(DATA SUPPLIED Opens)
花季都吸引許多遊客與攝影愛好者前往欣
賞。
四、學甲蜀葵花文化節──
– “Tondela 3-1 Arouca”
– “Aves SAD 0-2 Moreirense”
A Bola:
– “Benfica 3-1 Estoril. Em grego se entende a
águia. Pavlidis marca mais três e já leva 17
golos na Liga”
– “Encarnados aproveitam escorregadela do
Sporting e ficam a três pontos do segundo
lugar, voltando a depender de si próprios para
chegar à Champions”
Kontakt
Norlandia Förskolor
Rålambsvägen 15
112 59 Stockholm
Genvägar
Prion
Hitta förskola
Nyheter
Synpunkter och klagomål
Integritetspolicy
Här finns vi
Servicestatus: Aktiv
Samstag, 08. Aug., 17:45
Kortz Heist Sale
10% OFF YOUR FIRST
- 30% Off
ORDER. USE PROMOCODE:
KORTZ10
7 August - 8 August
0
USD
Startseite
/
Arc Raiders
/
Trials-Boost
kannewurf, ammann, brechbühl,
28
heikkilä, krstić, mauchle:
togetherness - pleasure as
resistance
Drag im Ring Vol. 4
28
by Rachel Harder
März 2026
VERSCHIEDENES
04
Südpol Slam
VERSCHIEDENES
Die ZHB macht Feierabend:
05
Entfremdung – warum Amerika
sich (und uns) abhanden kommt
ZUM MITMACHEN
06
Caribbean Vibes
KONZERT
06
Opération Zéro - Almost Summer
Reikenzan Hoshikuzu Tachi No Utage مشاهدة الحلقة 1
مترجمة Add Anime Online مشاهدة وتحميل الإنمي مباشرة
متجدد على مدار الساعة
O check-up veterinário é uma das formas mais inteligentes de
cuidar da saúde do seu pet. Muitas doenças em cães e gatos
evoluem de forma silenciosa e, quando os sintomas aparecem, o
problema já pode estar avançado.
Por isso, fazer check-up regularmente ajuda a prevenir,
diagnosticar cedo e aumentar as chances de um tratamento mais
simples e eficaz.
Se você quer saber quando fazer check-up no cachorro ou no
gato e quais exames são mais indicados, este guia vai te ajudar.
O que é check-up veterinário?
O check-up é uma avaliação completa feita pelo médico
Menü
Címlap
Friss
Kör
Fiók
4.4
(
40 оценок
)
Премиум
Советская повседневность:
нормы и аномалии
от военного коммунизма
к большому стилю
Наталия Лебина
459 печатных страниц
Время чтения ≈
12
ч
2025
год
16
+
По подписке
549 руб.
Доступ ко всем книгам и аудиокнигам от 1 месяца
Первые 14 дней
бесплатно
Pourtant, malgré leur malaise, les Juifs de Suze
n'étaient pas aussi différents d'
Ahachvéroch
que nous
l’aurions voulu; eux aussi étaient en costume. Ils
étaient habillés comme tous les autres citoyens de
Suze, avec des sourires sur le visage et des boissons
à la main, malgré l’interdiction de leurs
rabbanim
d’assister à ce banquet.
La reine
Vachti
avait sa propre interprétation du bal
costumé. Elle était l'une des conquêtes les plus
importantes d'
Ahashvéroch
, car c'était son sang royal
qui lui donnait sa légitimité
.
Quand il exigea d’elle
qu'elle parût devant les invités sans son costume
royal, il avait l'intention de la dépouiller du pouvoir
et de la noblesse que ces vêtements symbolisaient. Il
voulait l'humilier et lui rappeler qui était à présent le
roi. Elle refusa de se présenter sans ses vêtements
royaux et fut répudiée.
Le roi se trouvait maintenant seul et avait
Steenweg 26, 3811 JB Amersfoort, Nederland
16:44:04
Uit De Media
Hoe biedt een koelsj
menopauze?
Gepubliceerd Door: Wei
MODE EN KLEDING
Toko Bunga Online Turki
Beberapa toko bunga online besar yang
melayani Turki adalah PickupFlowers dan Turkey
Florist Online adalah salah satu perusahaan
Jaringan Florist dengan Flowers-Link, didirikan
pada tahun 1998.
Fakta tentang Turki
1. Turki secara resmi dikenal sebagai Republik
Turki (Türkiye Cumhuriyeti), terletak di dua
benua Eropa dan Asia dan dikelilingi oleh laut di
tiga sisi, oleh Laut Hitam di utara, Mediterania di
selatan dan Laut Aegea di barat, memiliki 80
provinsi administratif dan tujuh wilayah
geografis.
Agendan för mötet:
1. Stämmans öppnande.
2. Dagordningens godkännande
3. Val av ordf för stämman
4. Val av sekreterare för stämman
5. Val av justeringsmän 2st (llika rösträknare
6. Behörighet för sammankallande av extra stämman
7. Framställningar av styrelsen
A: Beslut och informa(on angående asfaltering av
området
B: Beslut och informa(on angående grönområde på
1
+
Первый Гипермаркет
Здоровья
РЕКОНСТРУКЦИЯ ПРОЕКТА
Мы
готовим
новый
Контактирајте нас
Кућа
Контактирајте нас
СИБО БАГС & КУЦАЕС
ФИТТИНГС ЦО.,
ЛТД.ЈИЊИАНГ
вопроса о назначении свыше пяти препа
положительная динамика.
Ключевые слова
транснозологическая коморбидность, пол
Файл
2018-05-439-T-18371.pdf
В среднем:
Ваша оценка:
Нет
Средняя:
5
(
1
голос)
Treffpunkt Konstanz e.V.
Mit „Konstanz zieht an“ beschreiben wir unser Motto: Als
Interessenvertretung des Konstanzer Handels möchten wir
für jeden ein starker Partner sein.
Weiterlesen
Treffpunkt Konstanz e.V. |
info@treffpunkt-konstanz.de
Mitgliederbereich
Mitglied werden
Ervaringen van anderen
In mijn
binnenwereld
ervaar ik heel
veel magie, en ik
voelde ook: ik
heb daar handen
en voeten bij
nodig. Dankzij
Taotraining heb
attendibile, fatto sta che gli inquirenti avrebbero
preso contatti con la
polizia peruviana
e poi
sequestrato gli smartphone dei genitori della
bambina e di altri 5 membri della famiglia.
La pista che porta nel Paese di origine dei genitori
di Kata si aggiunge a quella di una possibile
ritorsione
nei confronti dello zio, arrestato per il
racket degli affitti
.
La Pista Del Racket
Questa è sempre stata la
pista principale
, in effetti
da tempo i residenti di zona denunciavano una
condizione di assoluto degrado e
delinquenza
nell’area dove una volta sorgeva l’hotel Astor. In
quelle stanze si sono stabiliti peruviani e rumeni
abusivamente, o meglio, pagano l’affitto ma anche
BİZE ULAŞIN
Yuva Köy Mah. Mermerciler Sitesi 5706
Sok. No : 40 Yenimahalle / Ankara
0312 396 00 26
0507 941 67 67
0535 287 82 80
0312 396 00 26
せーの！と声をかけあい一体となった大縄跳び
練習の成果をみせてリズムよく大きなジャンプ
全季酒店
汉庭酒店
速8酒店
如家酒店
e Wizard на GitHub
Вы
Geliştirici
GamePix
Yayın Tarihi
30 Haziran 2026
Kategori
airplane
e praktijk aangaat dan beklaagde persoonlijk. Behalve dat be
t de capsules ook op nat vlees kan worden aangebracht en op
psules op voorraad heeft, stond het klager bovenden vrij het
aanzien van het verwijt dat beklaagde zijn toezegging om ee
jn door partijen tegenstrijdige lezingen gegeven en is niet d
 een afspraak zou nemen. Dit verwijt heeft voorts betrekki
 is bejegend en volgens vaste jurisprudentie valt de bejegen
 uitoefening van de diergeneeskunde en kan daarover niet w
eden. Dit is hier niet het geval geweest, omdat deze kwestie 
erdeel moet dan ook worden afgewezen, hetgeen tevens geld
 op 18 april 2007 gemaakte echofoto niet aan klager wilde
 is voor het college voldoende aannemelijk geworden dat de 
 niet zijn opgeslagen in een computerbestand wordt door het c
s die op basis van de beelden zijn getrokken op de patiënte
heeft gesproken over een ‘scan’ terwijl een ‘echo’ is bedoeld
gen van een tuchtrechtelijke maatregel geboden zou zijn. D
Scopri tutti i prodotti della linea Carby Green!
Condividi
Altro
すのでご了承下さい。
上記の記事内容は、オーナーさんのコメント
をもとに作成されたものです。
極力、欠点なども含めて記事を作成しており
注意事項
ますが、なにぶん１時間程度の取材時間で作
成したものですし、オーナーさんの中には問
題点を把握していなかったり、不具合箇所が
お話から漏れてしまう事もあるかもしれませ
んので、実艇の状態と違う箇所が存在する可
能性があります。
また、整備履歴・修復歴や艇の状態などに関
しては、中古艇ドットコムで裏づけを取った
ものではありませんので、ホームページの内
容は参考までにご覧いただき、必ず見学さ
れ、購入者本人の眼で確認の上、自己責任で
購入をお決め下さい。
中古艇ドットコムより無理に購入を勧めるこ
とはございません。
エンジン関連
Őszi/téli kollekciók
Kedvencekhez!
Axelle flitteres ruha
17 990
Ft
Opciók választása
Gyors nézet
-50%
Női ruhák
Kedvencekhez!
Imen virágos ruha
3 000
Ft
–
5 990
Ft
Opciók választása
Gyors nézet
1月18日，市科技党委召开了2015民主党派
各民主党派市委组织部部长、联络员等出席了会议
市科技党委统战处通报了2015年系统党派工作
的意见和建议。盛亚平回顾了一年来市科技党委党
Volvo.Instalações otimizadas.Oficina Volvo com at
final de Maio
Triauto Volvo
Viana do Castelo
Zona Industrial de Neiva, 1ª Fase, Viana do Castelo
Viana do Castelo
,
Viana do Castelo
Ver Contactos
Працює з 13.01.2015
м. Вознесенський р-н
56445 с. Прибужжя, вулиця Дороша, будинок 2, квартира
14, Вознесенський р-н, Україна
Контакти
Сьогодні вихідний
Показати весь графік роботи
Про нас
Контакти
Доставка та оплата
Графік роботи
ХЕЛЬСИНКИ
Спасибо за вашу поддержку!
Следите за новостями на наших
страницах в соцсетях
(DATA SUPPLIED Closes)
• [WHAT THIS TASK INVOLVES]: Copy the lines starting at the beginning of the items and ending at the line that contains "Rålambsvägen 15", including that final line.

• [RESULT OF THIS EXERCISE]:
花季都吸引許多遊客與攝影愛好者前往欣
賞。
四、學甲蜀葵花文化節──
– “Tondela 3-1 Arouca”
– “Aves SAD 0-2 Moreirense”
A Bola:
– “Benfica 3-1 Estoril. Em grego se entende a
águia. Pavlidis marca mais três e já leva 17
golos na Liga”
– “Encarnados aproveitam escorregadela do
Sporting e ficam a três pontos do segundo
lugar, voltando a depender de si próprios para
chegar à Champions”
Kontakt
Norlandia Förskolor
Rålambsvägen 15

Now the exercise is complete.